Ниже приводится описание переживаний выдающегося современного писателя Уильяма Стайрона. Он рассказывает о том, что, испытывая суицидальные намерения, «…воспринимал всех остальных людей, нормальных и здоровых, как живущих в параллельных, но изолированных мирах».
Мы с женой и еще полудюжиной друзей были приглашены на обед в отличный итальянский ресторан в Нью-Йорке. Я очень боялся этого часа. <…> Ко времени обеда я чувствовал, что буквально задыхаюсь от душевного волнения. Конечно, в тот вечер я мог бы остаться дома, но страдание — оно ведь гнездится в душе, и не так уж важно, где находится телесная оболочка; человек одинаково может испытывать опустошение и одиночество дома, сидя в своем кресле, или заставляя себя есть обед в «Примавере». Я говорю «заставляя себя» есть обед, поскольку аппетит у меня пропал на прошлой неделе до такой степени, что я ел только для того, чтобы поддержать свои силы. Двое из моих сотрапезников были очаровательными друзьями, которых я знал много лет. Я тыкал вилкой в еду, совершенно не разбирая вкуса. В тот вечер, безо всякой видимой причины, предчувствие надвигающейся беды, какой-то роковой опасности было у меня особенно сильным. Но дурацкий стоицизм <…> удерживал от того, чтобы выдавить из себя хотя бы намек на мое внутреннее опустошение. Я болтал с приятелями, дружелюбно кивал, хмурился или в нужные моменты беседы изображал улыбку. Туалет в ресторане располагался недалеко от обеденного зала, нужно было только спуститься по лестнице, покрытой ковром, на один пролет. По пути туда фантазии о самоубийстве, которые ежедневно вторгались в мои мысли на протяжении нескольких недель и которые я усиленно отгонял во время застольной беседы, вдруг нахлынули на меня бурным потоком. Избавление от этого мучения (но как? и когда?) превратилось в самую насущную потребность… Я с отчаянием подумал о том, смогу ли я совладать с оставшейся частью вечера, не выдав своего состояния. На обратном пути в зал я очень поразил самого себя, выразив свое страдание вслух внезапным восклицанием, чего обычно никогда не позволил бы сделать из-за стыда. «Я умираю», — простонал я, вызвав явное смятение у мужчины, проходившего мимо меня по лестнице. Эти случайно вырвавшиеся у меня слова были одним из грозных предзнаменований моего стремления к саморазрушению; уже через неделю мне предстояло в окаменелом неверии писать предсмертные записки.

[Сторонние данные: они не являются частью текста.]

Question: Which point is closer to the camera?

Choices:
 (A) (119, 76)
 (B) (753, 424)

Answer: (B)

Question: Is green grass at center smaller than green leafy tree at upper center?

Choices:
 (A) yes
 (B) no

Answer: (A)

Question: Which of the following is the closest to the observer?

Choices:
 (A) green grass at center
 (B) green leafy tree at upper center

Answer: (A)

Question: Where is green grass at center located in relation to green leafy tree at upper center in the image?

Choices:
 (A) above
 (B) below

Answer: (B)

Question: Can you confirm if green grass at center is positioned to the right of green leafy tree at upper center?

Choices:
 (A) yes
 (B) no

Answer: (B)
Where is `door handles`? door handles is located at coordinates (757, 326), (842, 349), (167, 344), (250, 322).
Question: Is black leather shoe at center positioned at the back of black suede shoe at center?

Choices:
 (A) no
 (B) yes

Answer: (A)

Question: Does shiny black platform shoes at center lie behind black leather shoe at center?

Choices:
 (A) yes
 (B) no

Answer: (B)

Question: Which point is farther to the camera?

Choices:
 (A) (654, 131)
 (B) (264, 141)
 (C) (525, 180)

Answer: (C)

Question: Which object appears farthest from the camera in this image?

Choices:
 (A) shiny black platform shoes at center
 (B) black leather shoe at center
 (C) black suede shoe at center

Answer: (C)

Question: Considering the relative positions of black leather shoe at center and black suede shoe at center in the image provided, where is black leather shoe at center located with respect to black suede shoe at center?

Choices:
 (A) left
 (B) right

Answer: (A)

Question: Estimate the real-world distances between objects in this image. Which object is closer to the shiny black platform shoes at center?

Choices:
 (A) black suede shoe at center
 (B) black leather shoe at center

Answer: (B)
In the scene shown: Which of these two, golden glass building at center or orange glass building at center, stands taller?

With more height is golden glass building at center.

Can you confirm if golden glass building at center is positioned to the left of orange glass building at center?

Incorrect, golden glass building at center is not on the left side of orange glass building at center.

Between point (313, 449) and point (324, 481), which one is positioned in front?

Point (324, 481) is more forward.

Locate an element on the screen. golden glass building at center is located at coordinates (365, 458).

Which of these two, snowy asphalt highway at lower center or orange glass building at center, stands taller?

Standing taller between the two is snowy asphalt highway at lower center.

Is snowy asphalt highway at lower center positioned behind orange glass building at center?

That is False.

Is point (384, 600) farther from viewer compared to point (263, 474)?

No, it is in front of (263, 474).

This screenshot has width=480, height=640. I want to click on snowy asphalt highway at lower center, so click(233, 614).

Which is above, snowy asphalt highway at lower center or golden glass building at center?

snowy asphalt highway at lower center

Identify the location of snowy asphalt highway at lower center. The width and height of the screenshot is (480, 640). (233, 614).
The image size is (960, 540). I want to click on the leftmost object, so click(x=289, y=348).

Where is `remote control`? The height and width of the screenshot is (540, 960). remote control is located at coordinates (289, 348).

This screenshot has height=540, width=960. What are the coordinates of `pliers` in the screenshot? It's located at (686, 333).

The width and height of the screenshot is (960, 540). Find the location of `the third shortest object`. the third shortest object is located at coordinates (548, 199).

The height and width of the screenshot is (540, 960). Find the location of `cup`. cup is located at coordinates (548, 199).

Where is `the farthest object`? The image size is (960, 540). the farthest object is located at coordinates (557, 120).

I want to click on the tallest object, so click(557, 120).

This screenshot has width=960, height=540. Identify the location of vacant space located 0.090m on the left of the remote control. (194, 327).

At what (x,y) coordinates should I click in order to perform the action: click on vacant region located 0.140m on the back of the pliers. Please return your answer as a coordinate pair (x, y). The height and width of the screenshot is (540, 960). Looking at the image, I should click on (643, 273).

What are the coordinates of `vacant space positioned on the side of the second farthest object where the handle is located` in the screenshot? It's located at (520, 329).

Через несколько месяцев <…> двое из моих сотрапезников вспоминали, что в тот вечер внешне я вел себя совершенно нормально. Монументальный апломб, который я демонстрировал, свидетельствовал о почти уникальном внутреннем характере этой боли <…> боли, которая практически не поддается описанию, и потому для всех, кроме страдающего от нее, является почти бессмысленной.
Похоже на то, что драма самоубийства как бы автономно пишет сама себя, как если бы пьеса имела свое собственное сознание. Поэтому нас должно отрезвлять осознание того факта, что, поскольку люди, сознательно или нет, способны успешно диссимулировать, то ни одна программа превенции самоубийств не может быть эффективной на 100%.